Personal information
- Full name: Thomas George Helm
- Born: 7 May 1994 (age 32) Aylesbury, Buckinghamshire, England
- Batting: Right-handed
- Bowling: Right-arm medium-fast
- Role: Bowler

Domestic team information
- 2012–present: Middlesex (squad no. 7)
- 2014: → Glamorgan (on loan)
- 2023–2026: Birmingham Phoenix
- 2026: → Leicestershire (on loan)
- FC debut: 17 September 2013 Middlesex v Yorkshire
- LA debut: 20 June 2013 Middlesex v Yorkshire

Career statistics
| Competition | FC | LA | T20 |
| Matches | 73 | 43 | 129 |
| Runs scored | 1,351 | 269 | 293 |
| Batting average | 18.50 | 14.94 | 10.46 |
| 100s/50s | 0/4 | 0/0 | 0/0 |
| Top score | 64 | 40 | 28* |
| Balls bowled | 12,031 | 1,957 | 2,555 |
| Wickets | 214 | 60 | 142 |
| Bowling average | 30.41 | 31.13 | 27.33 |
| 5 wickets in innings | 5 | 1 | 1 |
| 10 wickets in match | 0 | 0 | 0 |
| Best bowling | 6/110 | 5/33 | 5/11 |
| Catches/stumpings | 38/– | 15/– | 28/– |
- Source: Cricinfo, 27 September 2026

= Tom Helm (cricketer) =

English cricketer

Thomas George Helm (born 7 May 1994) is a cricketer who plays for Middlesex County Cricket Club. A fast bowler from Buckinghamshire, Helm signed for Middlesex in June 2012 when he was 18.

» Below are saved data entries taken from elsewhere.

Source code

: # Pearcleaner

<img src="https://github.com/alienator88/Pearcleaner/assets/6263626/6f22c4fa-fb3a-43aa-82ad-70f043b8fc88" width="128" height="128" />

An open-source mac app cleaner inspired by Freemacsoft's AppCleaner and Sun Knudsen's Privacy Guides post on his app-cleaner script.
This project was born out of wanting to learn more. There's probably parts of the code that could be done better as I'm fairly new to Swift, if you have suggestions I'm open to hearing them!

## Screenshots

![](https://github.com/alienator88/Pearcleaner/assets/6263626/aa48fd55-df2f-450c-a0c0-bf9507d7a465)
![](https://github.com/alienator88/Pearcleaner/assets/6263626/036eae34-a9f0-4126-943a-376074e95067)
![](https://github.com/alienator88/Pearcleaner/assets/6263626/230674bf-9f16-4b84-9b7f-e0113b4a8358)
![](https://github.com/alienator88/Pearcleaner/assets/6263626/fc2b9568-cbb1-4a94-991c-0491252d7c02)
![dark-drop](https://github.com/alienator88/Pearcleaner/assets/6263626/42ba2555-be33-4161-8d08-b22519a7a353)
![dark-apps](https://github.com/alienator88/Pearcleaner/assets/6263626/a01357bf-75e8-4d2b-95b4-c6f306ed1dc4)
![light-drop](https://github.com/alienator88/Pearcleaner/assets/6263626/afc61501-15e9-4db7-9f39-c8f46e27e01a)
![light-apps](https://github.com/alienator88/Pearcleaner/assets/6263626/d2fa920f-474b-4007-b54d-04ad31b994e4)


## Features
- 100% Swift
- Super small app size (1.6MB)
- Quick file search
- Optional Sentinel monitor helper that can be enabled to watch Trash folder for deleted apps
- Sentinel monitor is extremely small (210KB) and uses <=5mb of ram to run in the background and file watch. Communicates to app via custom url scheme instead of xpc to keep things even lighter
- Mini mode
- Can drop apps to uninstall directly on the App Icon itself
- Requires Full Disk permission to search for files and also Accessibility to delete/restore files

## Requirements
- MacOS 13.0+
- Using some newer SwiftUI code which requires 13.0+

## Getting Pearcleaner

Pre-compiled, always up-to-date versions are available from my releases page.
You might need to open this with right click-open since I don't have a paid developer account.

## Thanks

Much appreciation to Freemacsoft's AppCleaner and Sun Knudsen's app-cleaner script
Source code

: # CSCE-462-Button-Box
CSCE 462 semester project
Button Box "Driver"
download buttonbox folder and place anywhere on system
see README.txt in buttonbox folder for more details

Angus Fraser, Middlesex's managing director of cricket, said of Helm's 2 1/2-year contract deal:
 "Tom is an exciting young fast bowler and we are delighted to have him on board. He is the fifth local boy we have signed in the past couple of years - Ravi Patel, Adam Rossington, Gurjit Sandhu and Ollie Wilkin are the others - and we hope that, along with these other cricketers, he will play a major role in Middlesex cricket in years to come.”

He made his List A debut against Yorkshire in June 2013. In a rain-affected match, he didn't bat and had yet to bowl before the match came to an early end. Three days later, Helm played his second List A match against Unicorns where he took 3–27. He suffered a stress fracture which prevented him from reaching his full potential as a youth cricketer.

In the summer of 2020, Helm was named in a 55-man group of players to begin training ahead of international fixtures starting in England following the COVID-19 pandemic. He was included in England's 24-man group for behind closed doors training for the One Day International (ODI) series against Ireland, though he did not make the final squad. In November 2020, he was named as a reserve player in England's squad for their series against South Africa.

In July 2021, Helm was named in England's ODI squad for their series against Pakistan, after the original squad for the tour was forced to withdraw following positive tests for COVID-19. In September 2022, he was named in England's T20I squad for the tour of Pakistan.

In May 2026, Helm joined Leicestershire on a two-week loan.